Directions for this task: According to the archive text, why did Banoo Bilimoria miss the wedding reception the night before? Reply in one sentence.

Passage provided: Begin

Archive | November, 2011

Contentus Horribilis

30 Nov

To write poetry, something must stir.

Come undone crawlingly, raise its hydra head.

Sit by raging waters, let your dark side churn.

Toss back imaginary curls and wade into lines.

 

To write poetry, something must give.

A singleness of being, the dizzying freedom of time,

A torrid landscape and

anguish of heart.

 

To write poetry, something must fold.

Silently, dangerously, beckon you

inward

To play.

 

Darkened rooms, burning spirit, the severing of all ties

Momentarily.

Solitude, restlessness, the non-mundane

Let it storm tonight, like

I’m nobody’s wife.

 

To write poetry, something must shift.

If I can locate the gear

Of my charmed Californian existence and

Reset happiness, calm, to baseline with

the edge of my

words.

 

Until then, love

me still,

As a being

of peace.

While the phrases float

away, on

paper boats of

my own

making.

Step One

12 Nov

The morning after Cousin S was married, Banoo Bilimoria waited until the respectable hour of 7.14 before shuffling across the corridor and pressing her gnarled, arthritic finger to the bell. Her myopic eyes took in the vivid colors of the chowk designs that had taken Sanobar 4 hours to create yesterday and she expertly pushed back the phlegm in her throat. She waited one minute, then four, then seven. Silence reigned in the Pardiwalla household. Even the maid hadn’t stirred. She turned back, the sound of her sapaat scraping the mosaic-tiled floor of building number 14 in Soonawala Colony—a green, quiet haven of Parsi existence amidst the bustle of  South Bombay.

Back in her immaculate two-room flat and many cups of choy later, she hovered by the door until Jai Singh arrived. “Kachra-walo!” he’d announce on each floor, in an accent of indeterminate origin, and the denizens of number 14 would, on cue, pop out with their garbage bins and subject him to their pidgin Hindi, never mind that he was Gujarati. She waited until she heard the Pardiwallas’ maid undo their latch and popped her head out in a hurry. “Nahin bai, they’re not up,” said the maid shortly, before Banoo could ask her usual question, and shut the door behind her.

Marere,” Banoo mumbled, feeling slighted and unsure about what to do next. She had missed out on the wedding reception the night before, thanks to a resurgence of gout, and could feel curiosity burning a hole through her faded housecoat. Silloo Damania on the other side of her had been to the celebrations and would gladly share details if asked, with the superior air of Those In The Know. As she stood in the hallway, dithering over her next move, the Damanias’ door opened and Silloo Samachar, as she was fondly known, called out her name.

Passage provided: End
Given information: Begin

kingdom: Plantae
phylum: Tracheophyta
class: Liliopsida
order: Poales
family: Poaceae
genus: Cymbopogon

Given information: End

Written solution: She missed it because of a resurgence of gout.